If poor, downtrodden Haiti has one more crisis…
The founding editor of this newspaper was not being facetious when he asked in an article a year ago almost to the day: “Can Haiti be closed down, adopted and restarted by the international community under UN supervision?”
At the time, the United States had just issued a level four travel advisory, hot on the heels of the July 7, 2021 assassination of President Jovenel Moise, advising Americans to leave violence-torn Haiti and to make evacuation plans that “do not rely on US Government assistance”. That’s how bad things were.
A year later, things are exponentially worse in Haiti.
As if to mock a United Nations Security Council resolution Friday calling for all countries to cut off small arms, light weapons and ammunition to anyone there supporting gang violence and criminal activity, 99 people were reported killed in fighting between rival gangs in the infamous Cite Soleil district alone.
Officials in Haiti’s capital reported that as a result of the fighting between the Cite Soleil gangs, Doctors Without Borders had sounded the alarm that thousands of people were trapped in the district without drinking water, food and medical care.

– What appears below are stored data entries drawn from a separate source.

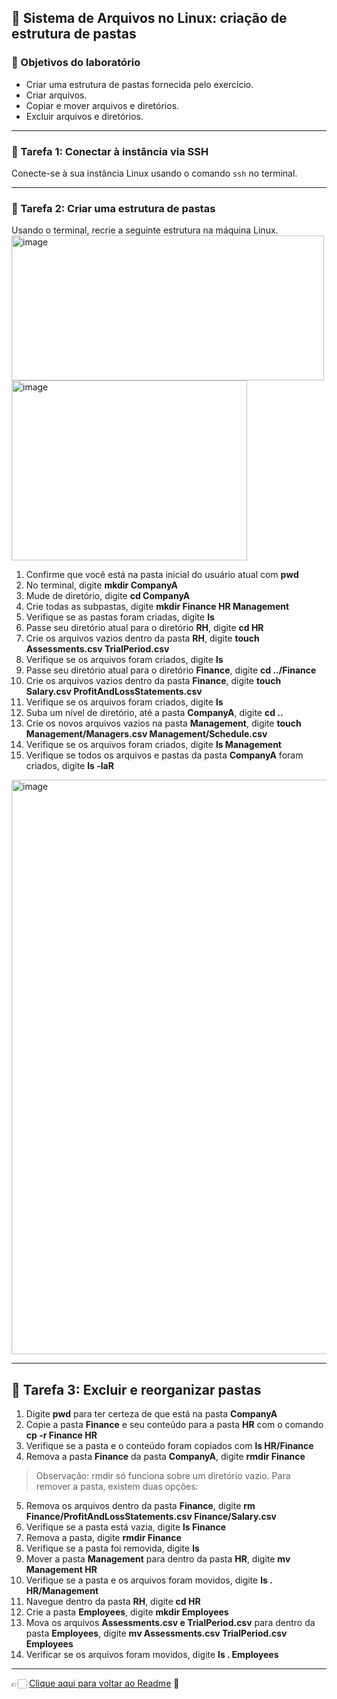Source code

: ## 🐧 Sistema de Arquivos no Linux: criação de estrutura de pastas

### 🎯 Objetivos do laboratório
- Criar uma estrutura de pastas fornecida pelo exercício.
- Criar arquivos.
- Copiar e mover arquivos e diretórios.
- Excluir arquivos e diretórios.

---

### 📝 Tarefa 1: Conectar à instância via SSH

Conecte-se à sua instância Linux usando o comando `ssh` no terminal.

---

### 📝 Tarefa 2: Criar uma estrutura de pastas

Usando o terminal, recrie a seguinte estrutura na máquina Linux.  
<img width="500" height="232" alt="image" src="https://github.com/user-attachments/assets/44749aed-23c8-476f-bb60-e83b2efe8790" />
<img width="377" height="288" alt="image" src="https://github.com/user-attachments/assets/3ce7304f-0cb7-475d-aea8-58a27f58f7ec" />

1. Confirme que você está na pasta inicial do usuário atual com **pwd**  
2. No terminal, digite **mkdir CompanyA**  
3. Mude de diretório, digite **cd CompanyA**  
4. Crie todas as subpastas, digite **mkdir Finance HR Management**  
5. Verifique se as pastas foram criadas, digite **ls**  
6. Passe seu diretório atual para o diretório **RH**, digite **cd HR**  
7. Crie os arquivos vazios dentro da pasta **RH**, digite **touch Assessments.csv TrialPeriod.csv**  
8. Verifique se os arquivos foram criados, digite **ls**  
9. Passe seu diretório atual para o diretório **Finance**, digite **cd ../Finance**  
10. Crie os arquivos vazios dentro da pasta **Finance**, digite **touch Salary.csv ProfitAndLossStatements.csv**  
11. Verifique se os arquivos foram criados, digite **ls**  
12. Suba um nível de diretório, até a pasta **CompanyA**, digite **cd ..**  
13. Crie os novos arquivos vazios na pasta **Management**, digite **touch Management/Managers.csv Management/Schedule.csv**  
14. Verifique se os arquivos foram criados, digite **ls Management**  
15. Verifique se todos os arquivos e pastas da pasta **CompanyA** foram criados, digite **ls -laR**

<img width="834" height="919" alt="image" src="https://github.com/user-attachments/assets/a4dd3c90-461d-4a72-b15b-2b4942eee4fa" />

---

## 📝 Tarefa 3: Excluir e reorganizar pastas

1. Digite **pwd** para ter certeza de que está na pasta **CompanyA**  
2. Copie a pasta **Finance** e seu conteúdo para a pasta **HR** com o comando **cp -r Finance HR**  
3. Verifique se a pasta e o conteúdo foram copiados com **ls HR/Finance**  
4. Remova a pasta **Finance** da pasta **CompanyA**, digite **rmdir Finance**  
  
  > Observação:
  > rmdir só funciona sobre um diretório vazio.
  > Para remover a pasta, existem duas opções:

5. Remova os arquivos dentro da pasta **Finance**, digite **rm Finance/ProfitAndLossStatements.csv Finance/Salary.csv**  
6. Verifique se a pasta está vazia, digite **ls Finance**  
7. Remova a pasta, digite **rmdir Finance**  
8. Verifique se a pasta foi removida, digite **ls**  
9. Mover a pasta **Management** para dentro da pasta **HR**, digite **mv Management HR**  
10. Verifique se a pasta e os arquivos foram movidos, digite **ls . HR/Management**
11. Navegue dentro da pasta **RH**, digite **cd HR**  
12. Crie a pasta **Employees**, digite **mkdir Employees**  
13. Mova os arquivos **Assessments.csv e TrialPeriod.csv** para dentro da pasta **Employees**, digite **mv Assessments.csv TrialPeriod.csv Employees**  
14. Verificar se os arquivos foram movidos, digite **ls . Employees**

---

👉🏻 [Clique aqui para voltar ao Readme](https://github.com/DrikaDev/Estudando-AWS-Cloud-Practitioner/blob/main/README.md) 📒
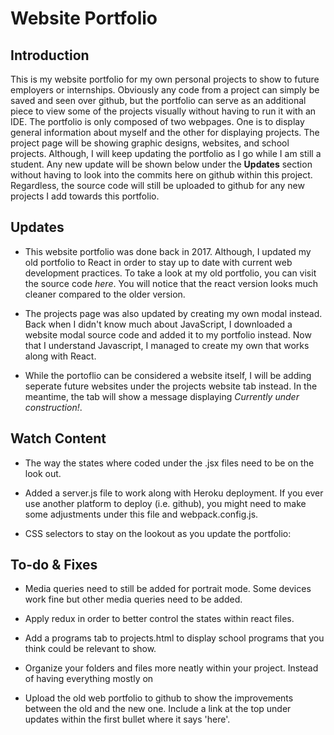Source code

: # Website Portfolio

## Introduction

This is my website portfolio for my own personal projects to show to future employers or internships. Obviously any code from a project can simply be saved and seen over github, but the portfolio can serve as an additional piece to view some of the projects visually without having to run it with an IDE. The portfolio is only composed of two webpages. One is to display general information about myself and the other for displaying projects. The project page will be showing graphic designs, websites, and school projects. Although, I will keep updating the portfolio as I go while I am still a student. Any new update will be shown below under the **Updates** section without having to look into the commits here on github within this project. Regardless, the source code will still be uploaded to github for any new projects I add towards this portfolio.

## Updates 

* This website portfolio was done back in 2017. Although, I updated my old portfolio to React in order to stay up to date with current web development practices. To take a look at my old portfolio, you can visit the source code *here*. You will notice that the react version looks much cleaner compared to the older version.

* The projects page was also updated by creating my own modal instead. Back when I didn't know much about JavaScript, I downloaded a website modal source code and added it to my portfolio instead. Now that I understand Javascript, I managed to create my own that works along with React.

* While the portoflio can be considered a website itself, I will be adding seperate future websites under the projects website tab instead. In the meantime, the tab will show a message displaying *Currently under construction!*. 

## Watch Content 

* The way the states where coded under the .jsx files need to be on the look out.

* Added a server.js file to work along with Heroku deployment. If you ever use another platform to deploy (i.e. github), you might need to make some adjustments under this file and webpack.config.js.

* CSS selectors to stay on the lookout as you update the portfolio: 

## To-do & Fixes 

* Media queries need to still be added for portrait mode. Some devices work fine but other media queries need to be added.

* Apply redux in order to better control the states within react files.

* Add a programs tab to projects.html to display school programs that you think could be relevant to show.

* Organize your folders and files more neatly within your project. Instead of having everything mostly on 

* Upload the old web portfolio to github to show the improvements between the old and the new one. Include a link at the top under updates within the first bullet where it says 'here'.








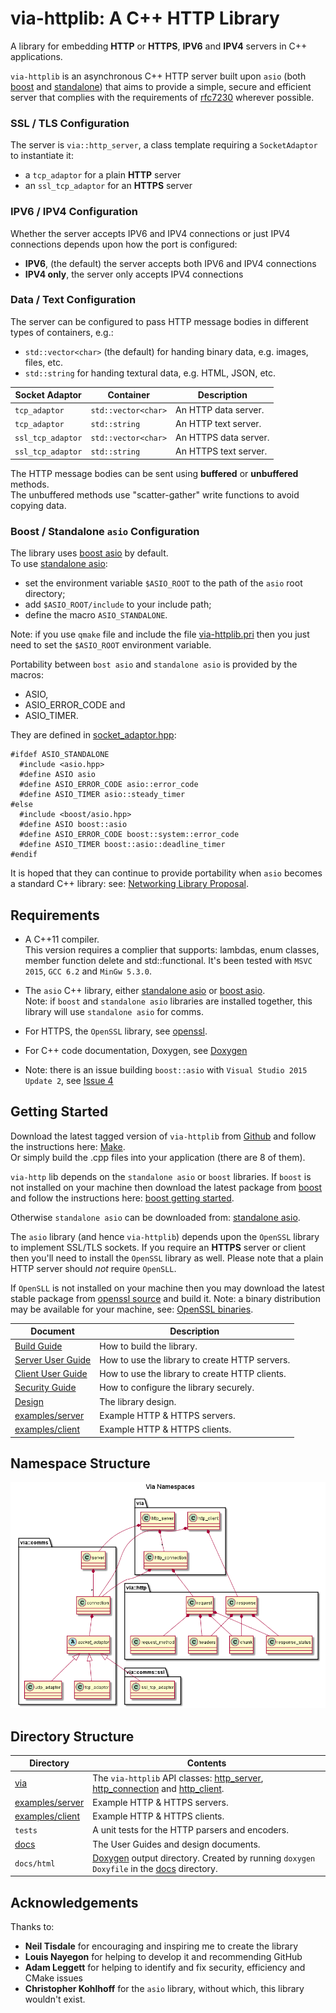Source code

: via-httplib: A C++ HTTP Library
===============================

A library for embedding **HTTP** or **HTTPS**, **IPV6** and **IPV4** servers in C++ applications.

`via-httplib` is an asynchronous C++ HTTP server built upon `asio` (both
[boost](http://www.boost.org/doc/libs/1_62_0/doc/html/boost_asio.html) and
[standalone](http://think-async.com/)) 
that aims to provide a simple, secure and efficient server that complies with the
requirements of [rfc7230](https://tools.ietf.org/html/rfc7230)
wherever possible.

### SSL / TLS Configuration

The server is `via::http_server`, a class template requiring a
`SocketAdaptor` to instantiate it:

 + a `tcp_adaptor` for a plain **HTTP** server
 + an `ssl_tcp_adaptor` for an **HTTPS** server  
 
### IPV6 / IPV4 Configuration

Whether the server accepts IPV6 and IPV4 connections or just IPV4 connections
depends upon how the port is configured:

 + **IPV6**, (the default) the server accepts both IPV6 and IPV4 connections
 + **IPV4 only**, the server only accepts IPV4 connections  
 
### Data / Text Configuration

The server can be configured to pass HTTP message bodies in different types of
containers, e.g.:

   + `std::vector<char>` (the default) for handing binary data, e.g. images, files, etc.
   + `std::string` for handing textural data, e.g. HTML, JSON, etc.
  
| Socket Adaptor    | Container         | Description                   |
|-------------------|-------------------|-------------------------------|
| `tcp_adaptor`     | `std::vector<char>`   | An HTTP data server.  |
| `tcp_adaptor`     | `std::string`     | An HTTP text server.          |
| `ssl_tcp_adaptor` | `std::vector<char>`   | An HTTPS data server. |
| `ssl_tcp_adaptor` | `std::string`     | An HTTPS text server.         |

The HTTP message bodies can be sent using **buffered** or **unbuffered** methods.  
The unbuffered methods use "scatter-gather" write functions to avoid copying data.

### Boost / Standalone `asio` Configuration

The library uses [boost asio](http://www.boost.org/doc/libs/1_62_0/doc/html/boost_asio.html) by default.  
To use [standalone asio](http://think-async.com/):

   + set the environment variable `$ASIO_ROOT` to the path of the `asio` root directory;
   + add `$ASIO_ROOT/include` to your include path;
   + define the macro `ASIO_STANDALONE`.
   
Note: if you use `qmake` file and include the file [via-httplib.pri](via-httplib.pri) then you just
need to set the `$ASIO_ROOT` environment variable.

Portability between `bost asio` and `standalone asio` is provided by the macros:

   + ASIO,
   + ASIO_ERROR_CODE and
   + ASIO_TIMER.

They are defined in [socket_adaptor.hpp](include/via/comms/socket_adaptor.hpp):
   
	#ifdef ASIO_STANDALONE
	  #include <asio.hpp>
	  #define ASIO asio
	  #define ASIO_ERROR_CODE asio::error_code
	  #define ASIO_TIMER asio::steady_timer
	#else
	  #include <boost/asio.hpp>
	  #define ASIO boost::asio
	  #define ASIO_ERROR_CODE boost::system::error_code
	  #define ASIO_TIMER boost::asio::deadline_timer
	#endif
	
It is hoped that they can continue to provide portability when `asio` becomes a standard C++ library:
see: [Networking Library Proposal](http://open-std.org/JTC1/SC22/WG21/docs/papers/2015/n4478.html).

Requirements
------------

+ A C++11 compiler.   
This version requires a complier that supports:  lambdas, enum classes, member function delete
and std::functional. It's been tested with `MSVC 2015`, `GCC 6.2` and `MinGw 5.3.0`.  

+ The `asio` C++ library, either [standalone asio](http://think-async.com/) or [boost asio](http://www.boost.org/).  
Note: if `boost` and `standalone asio` libraries are installed together, this library will use
`standalone asio` for comms.

+ For HTTPS, the `OpenSSL` library, see [openssl](http://www.openssl.org/).

+ For C++ code documentation, Doxygen, see [Doxygen](http://www.stack.nl/~dimitri/doxygen/)

+ Note: there is an issue building `boost::asio` with `Visual Studio 2015 Update 2`, see [Issue 4](https://github.com/kenba/via-httplib/issues/4)

Getting Started
---------------

Download the latest tagged version of `via-httplib` from
[Github](https://github.com/kenba/via-httplib)
and follow the instructions here: [Make](docs/MAKE.md).  
Or simply build the .cpp files into your application (there are 8 of them).

`via-http` lib depends on the `standalone asio` or `boost` libraries.
If `boost` is not installed on your machine then download the latest package from
[boost](http://www.boost.org/) and follow the instructions here:
[boost getting started](http://www.boost.org/doc/libs/1_62_0/more/getting_started/index.html).

Otherwise `standalone asio` can be downloaded from: [standalone asio](http://think-async.com/).

The `asio` library (and hence `via-httplib`) depends upon the
`OpenSSL` library to implement SSL/TLS sockets.
If you require an **HTTPS** server or client then you'll need to install the
`OpenSSL` library as well.
Please note that a plain HTTP server should *not* require `OpenSLL`.

If `OpenSLL` is not installed on your machine then you may download the latest stable
package from [openssl source](http://www.openssl.org/source/) and build it.
Note: a binary distribution may be available for your machine,
see: [OpenSSL binaries](https://wiki.openssl.org/index.php/Binaries).

| Document | Description |
|----------|-------------|
| [Build Guide](docs/MAKE.md) | How to build the library. |
| [Server User Guide](docs/Server.md) | How to use the library to create HTTP servers. |
| [Client User Guide](docs/Client.md) | How to use the library to create HTTP clients. |
| [Security Guide](docs/Server_Security.md) | How to configure the library securely. |
| [Design](docs/Design_Top.md) | The library design. |
| [examples/server](examples/server) | Example HTTP & HTTPS servers. |
| [examples/client](examples/client) | Example HTTP & HTTPS clients. |

Namespace Structure
-------------------

![Via Namespaces](docs/images/via_namespaces.png)

Directory Structure
-------------------

| Directory            | Contents                                                                 |
|----------------------|--------------------------------------------------------------------------|
| [via](include/via)           | The `via-httplib` API classes: [http_server](include/via/http_server.hpp), [http_connection](include/via/http_connection.hpp) and [http_client](include/via/http_client.hpp). |
| [examples/server](examples/server) | Example HTTP & HTTPS servers.                              |
| [examples/client](examples/client) | Example HTTP & HTTPS clients.                              |
| `tests`              | A unit tests for the HTTP parsers and encoders.                          |
| [docs](docs)         | The User Guides and design documents.                                    |
| `docs/html`          | [Doxygen](http://www.stack.nl/~dimitri/doxygen/) output directory. Created by running `doxygen Doxyfile` in the [docs](docs) directory. | 

Acknowledgements
----------------

Thanks to:
 + **Neil Tisdale** for encouraging and inspiring me to create the library
 + **Louis Nayegon** for helping to develop it and recommending GitHub  
 + **Adam Leggett** for helping to identify and fix security, efficiency and CMake issues
 + **Christopher Kohlhoff** for the `asio` library, without which, this library wouldn't exist.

The Associated Press said a year after Moïse’s assassination, gang violence is even worse, and Haiti had gone into a free fall that has seen the economy tumble and many Haitians fleeing the country to escape the turmoil. At the same time, attempts to form a coalition government had faltered, and efforts to hold general elections stalled.
UN officials said that between January and the end of June this year, they had documented 934 killings; 684 injuries and 680 kidnappings across the capital. In addition, over a five-day period, from July 8 to 12, at least 234 more people were killed or injured in gang-related violence in Cite Soleil, the largest of Haiti’s sprawling slums.
The Security Council resolution, importantly, extended the mission known as BINUH, which expired last Friday, until July 15, 2023, allowing the UN to continue “its critical advisory efforts in support of facilitating political dialogue, enhancing the capacity of the Haitian National Police to address gang violence and protecting human rights”.
Having seen so many of these types of resolutions and interventions fail over many years, we have begun to feel a sense of despair for Haiti. After the flurry of international activity following the assassination of President Moise, it seems that everything is back to square one, except worse.
The UN agencies said some gangs were even denying access to drinking water and food in order to control the population, thereby aggravating malnutrition.
The killing of the Haitian leader was only the latest episode in a morbid 218-year Haitian tale of upheavals, turmoil, betrayals, disasters — natural and man-made — and abject failure of governance.
We acknowledge that the refugee crisis sparked by Russia’s war on Ukraine is not the same as the situation in Haiti, but the results are hardly different. It is a question of life and death and Haiti has been suffering far longer.
The Western world has opened its arms and moved with alacrity and breakneck speed to welcome the Ukrainians. We applaud that. Can the same not be done for the Haitians feeling war-like conditions at home?